What you will do =>
Print every entry word for word, but omit the pictures.

Dataset records
= Beginning of Section =

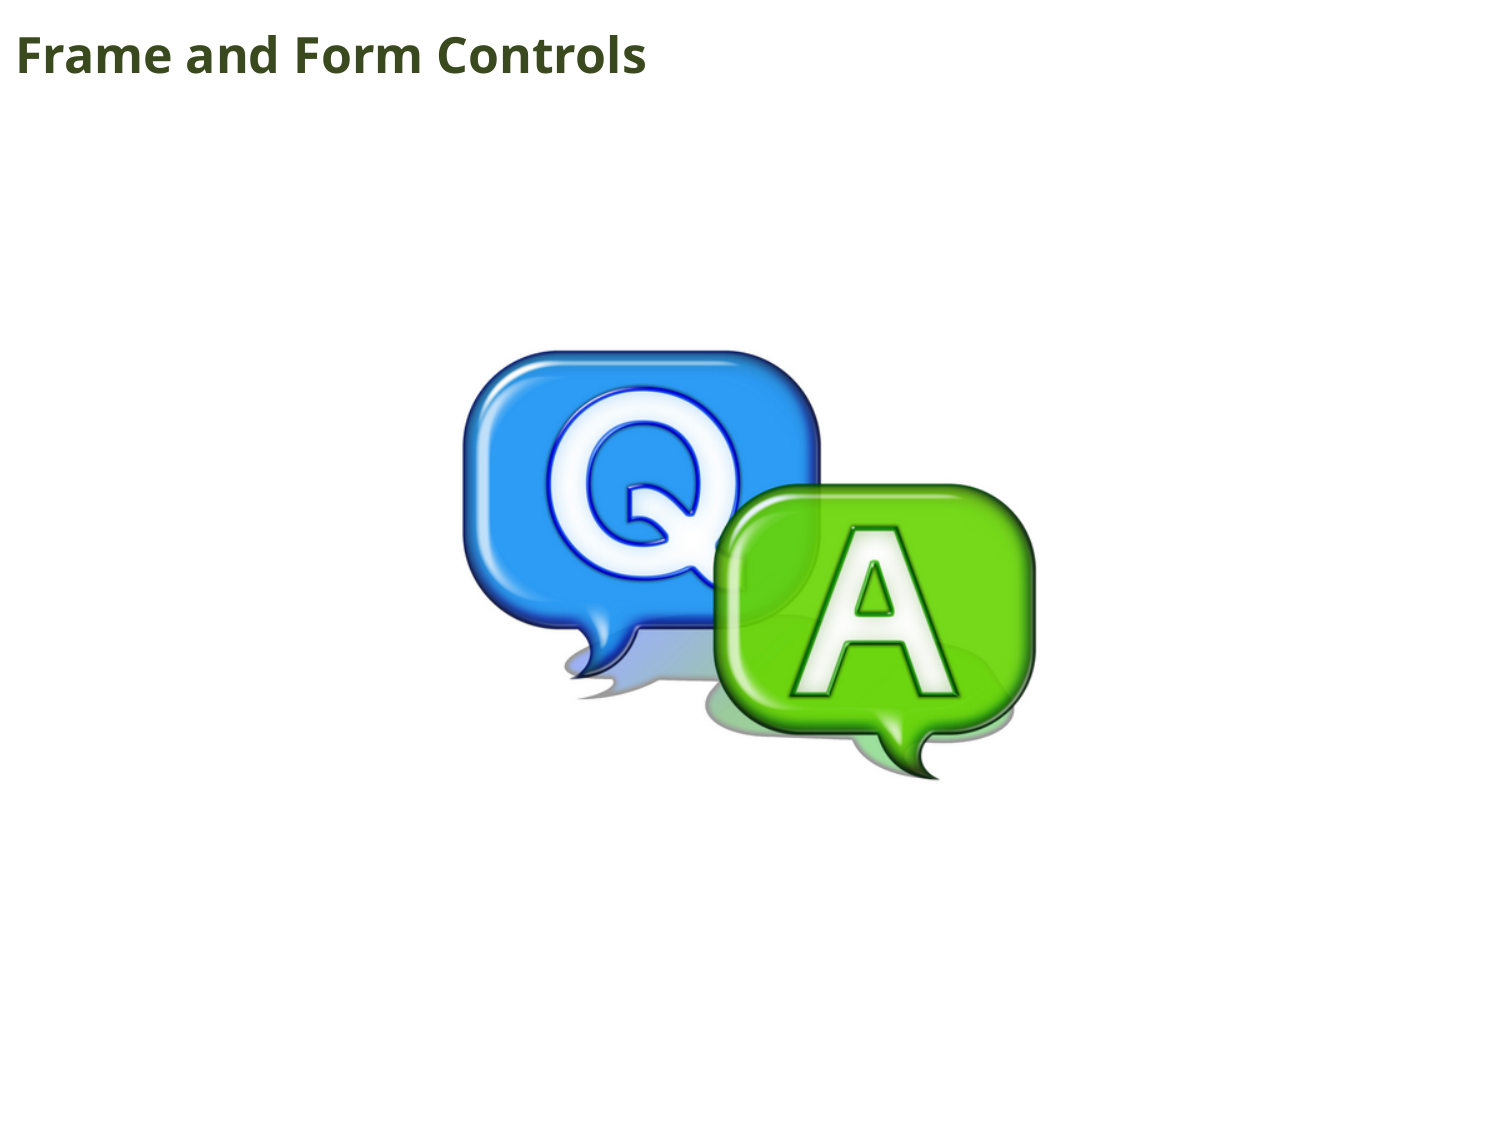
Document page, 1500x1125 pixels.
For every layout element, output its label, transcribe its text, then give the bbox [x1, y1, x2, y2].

picture [450, 337, 1050, 788]
title Frame and Form Controls [0, 21, 1351, 86]
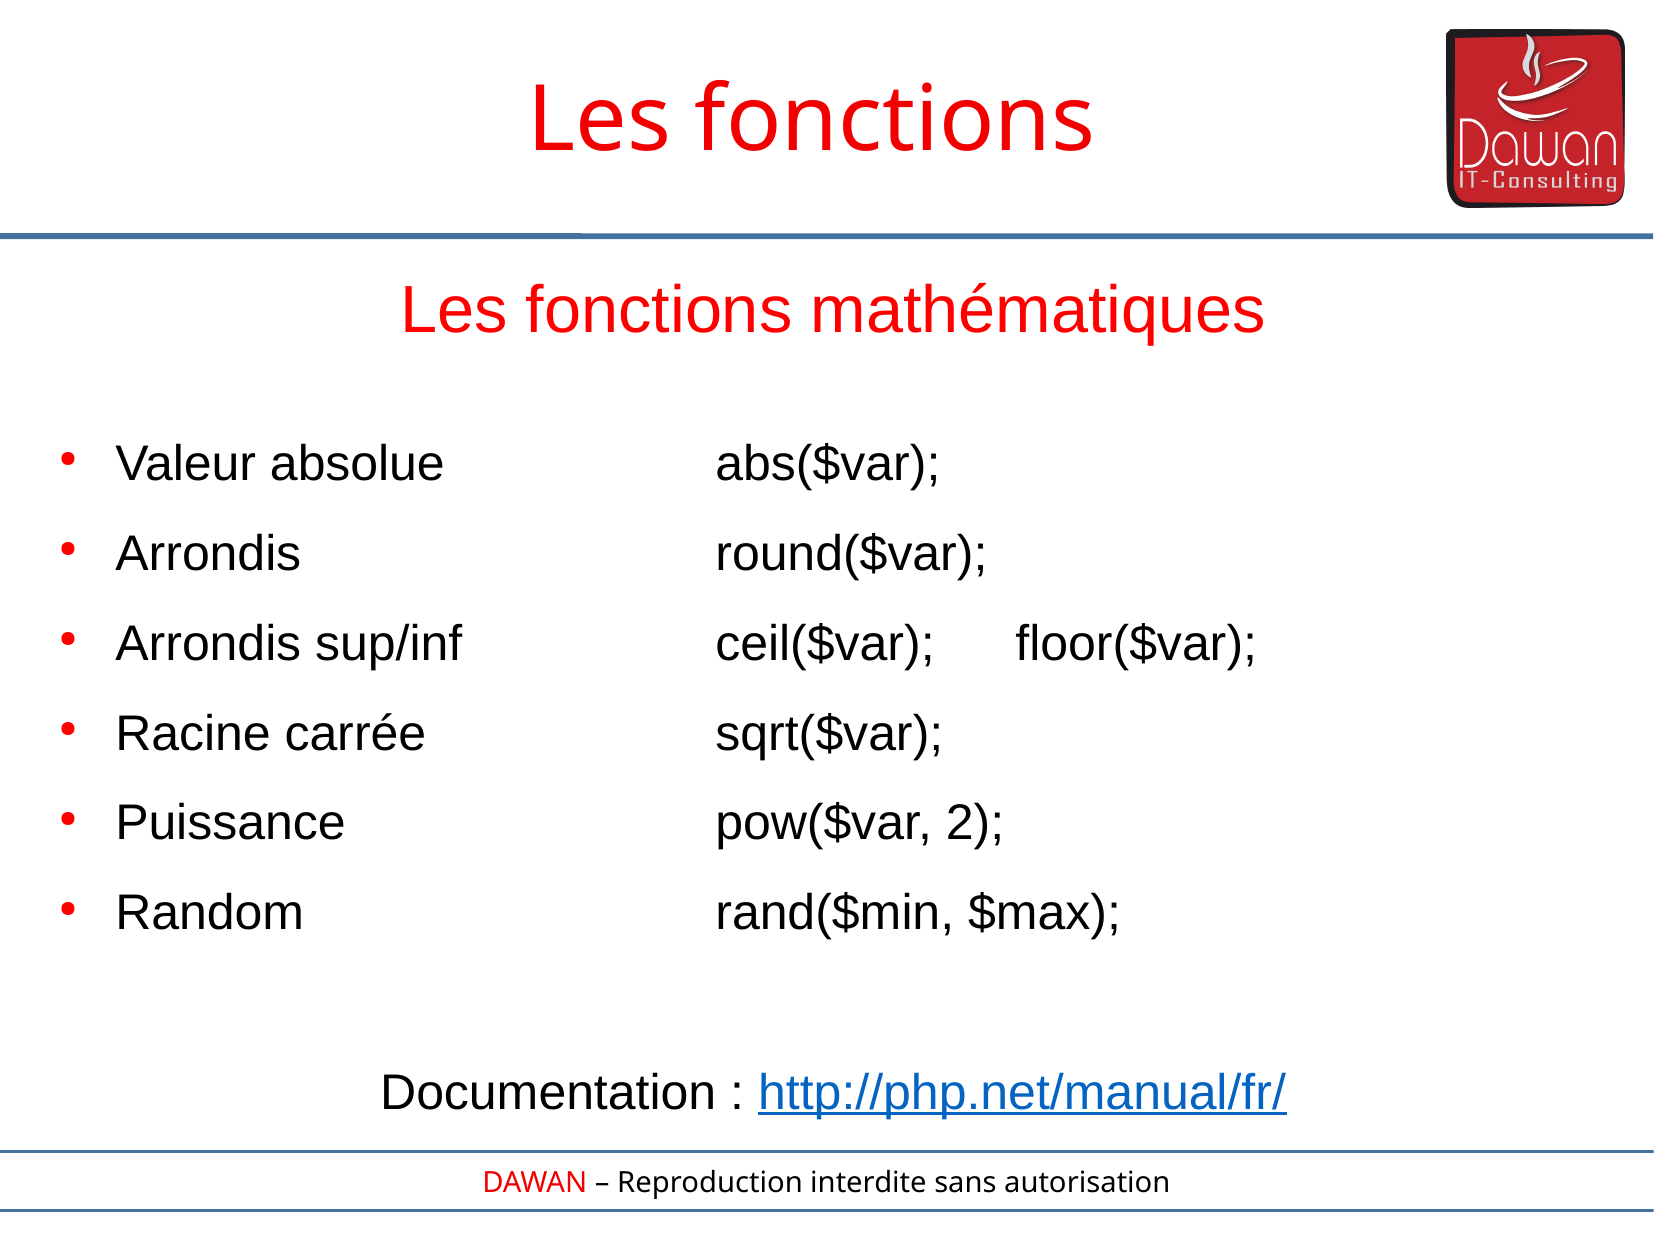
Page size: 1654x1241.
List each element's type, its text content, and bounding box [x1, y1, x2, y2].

text_box Les fonctions [0, 50, 1642, 177]
picture [1446, 177, 1625, 208]
list Les fonctions mathématiques Valeur absolue abs($var); Arrondis round($var); Arrondis sup/inf ceil($var); floor($var); Racine carrée sqrt($var); Puissance pow($var, 2); Random rand($min, $max); Documentation : http://php.net/manual/fr/ [59, 265, 1608, 1109]
picture [1446, 29, 1625, 50]
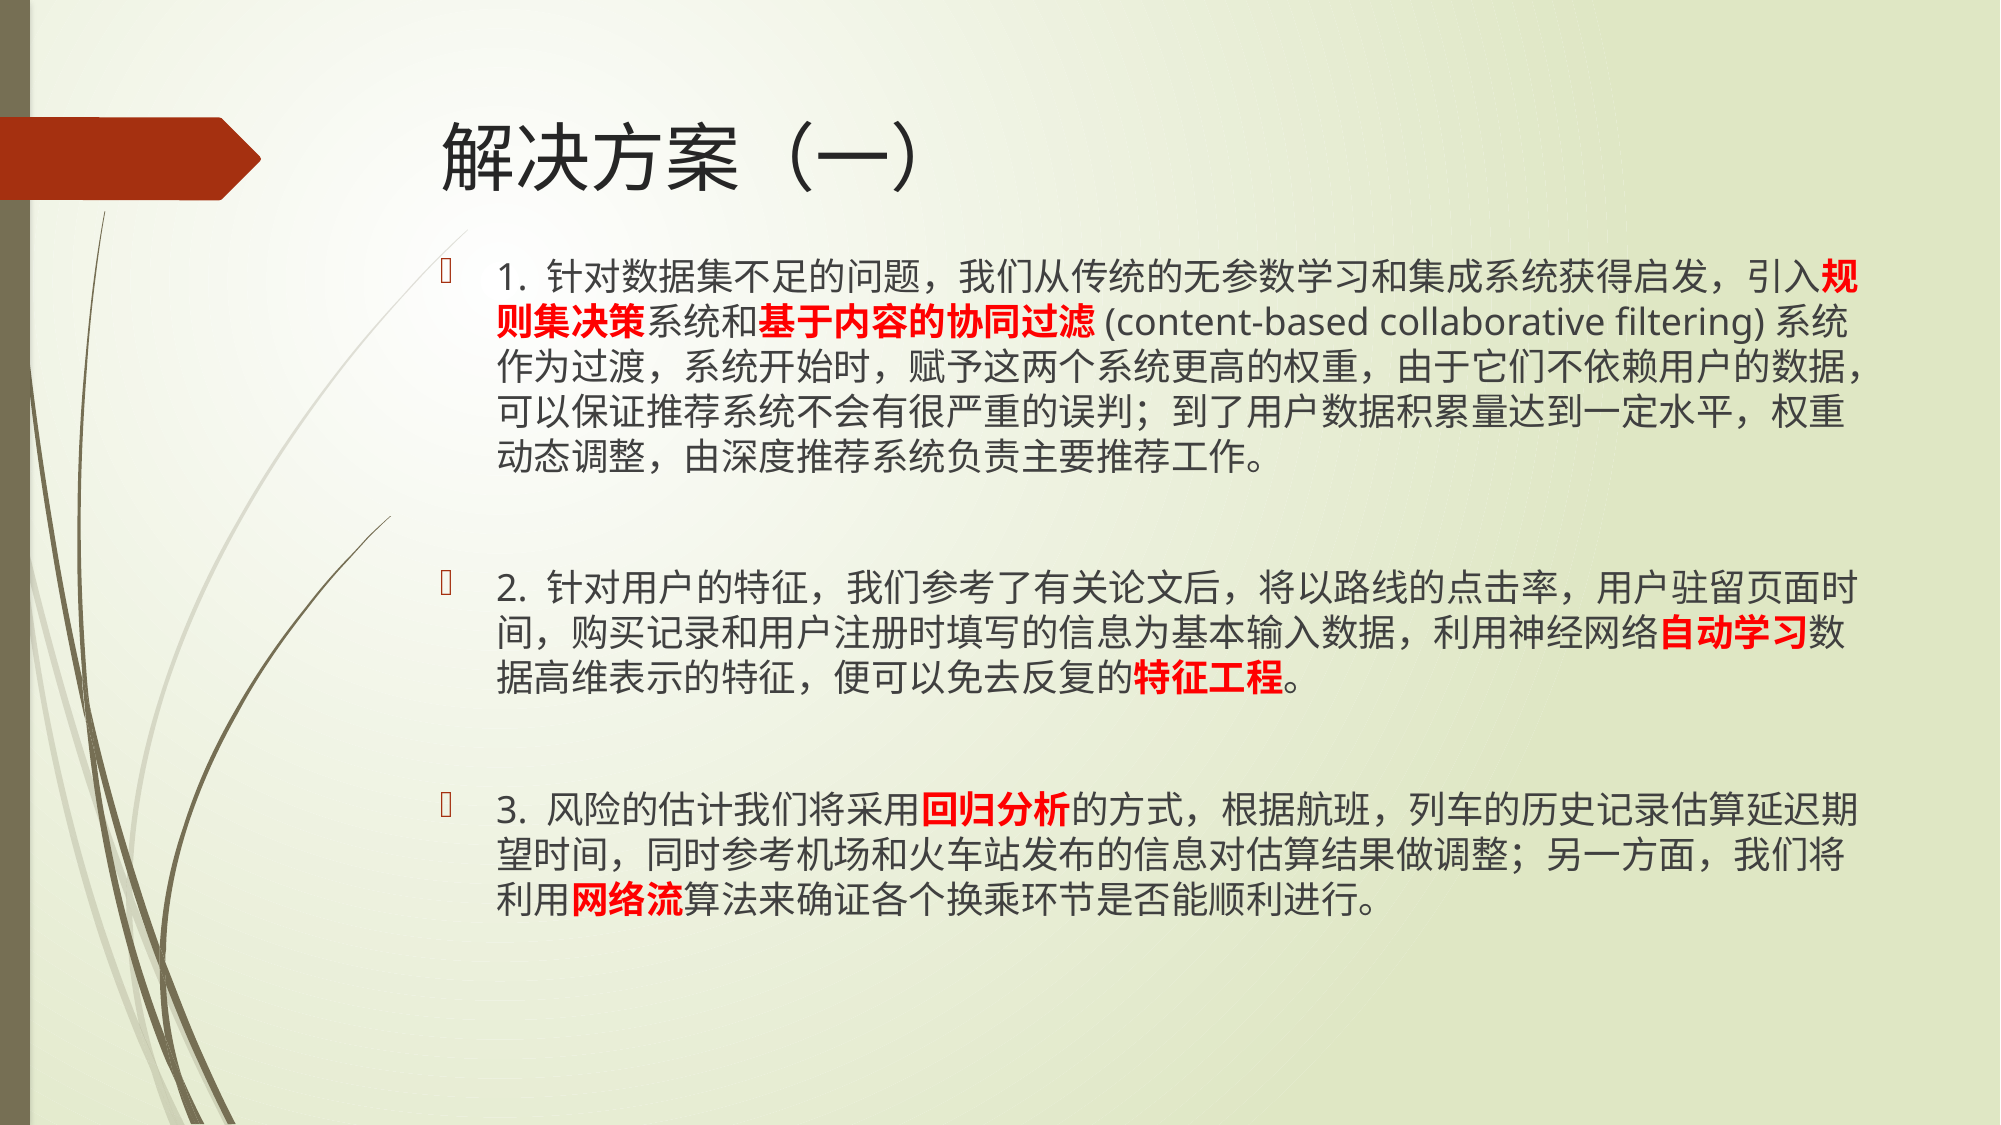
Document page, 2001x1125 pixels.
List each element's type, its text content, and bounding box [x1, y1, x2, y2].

title 解决方案（一） [425, 102, 1888, 245]
list 1. 针对数据集不足的问题，我们从传统的无参数学习和集成系统获得启发，引入规则集决策系统和基于内容的协同过滤(content-based collaborative filtering)系统作为过渡，系统开始时，赋予这两个系统更高的权重，由于它们不依赖用户的数据，可以保证推荐系统不会有很严重的误判；到了用户数据积累量达到一定水平，权重动态调整，由深度推荐系统负责主要推荐工作。 2. 针对用户的特征，我们参考了有关论文后，将以路线的点击率，用户驻留页面时间，购买记录和用户注册时填写的信息为基本输入数据，利用神经网络自动学习数据高维表示的特征，便可以免去反复的特征工程。 3. 风险的估计我们将采用回归分析的方式，根据航班，列车的历史记录估算延迟期望时间，同时参考机场和火车站发布的信息对估算结果做调整；另一方面，我们将利用网络流算法来确证各个换乘环节是否能顺利进行。 [424, 245, 1888, 1048]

= End of Section =

Answer for this exercise =>
Document page, 1500x1125 pixels.
For every layout element, output its label, transcribe its text, then give the bbox [x1, y1, x2, y2].

picture [450, 337, 1050, 788]
title Frame and Form Controls [0, 21, 1351, 86]
Page size: 1654x1241.
List each element's type, its text content, and bounding box [x1, y1, x2, y2].

text_box Les fonctions [0, 50, 1642, 177]
picture [1446, 177, 1625, 208]
list Les fonctions mathématiques Valeur absolue abs($var); Arrondis round($var); Arrondis sup/inf ceil($var); floor($var); Racine carrée sqrt($var); Puissance pow($var, 2); Random rand($min, $max); Documentation : http://php.net/manual/fr/ [59, 265, 1608, 1109]
picture [1446, 29, 1625, 50]
Document page, 2001x1125 pixels.
List each element's type, its text content, and bounding box [x1, y1, x2, y2].

title 解决方案（一） [425, 102, 1888, 245]
list 1. 针对数据集不足的问题，我们从传统的无参数学习和集成系统获得启发，引入规则集决策系统和基于内容的协同过滤(content-based collaborative filtering)系统作为过渡，系统开始时，赋予这两个系统更高的权重，由于它们不依赖用户的数据，可以保证推荐系统不会有很严重的误判；到了用户数据积累量达到一定水平，权重动态调整，由深度推荐系统负责主要推荐工作。 2. 针对用户的特征，我们参考了有关论文后，将以路线的点击率，用户驻留页面时间，购买记录和用户注册时填写的信息为基本输入数据，利用神经网络自动学习数据高维表示的特征，便可以免去反复的特征工程。 3. 风险的估计我们将采用回归分析的方式，根据航班，列车的历史记录估算延迟期望时间，同时参考机场和火车站发布的信息对估算结果做调整；另一方面，我们将利用网络流算法来确证各个换乘环节是否能顺利进行。 [424, 245, 1888, 1048]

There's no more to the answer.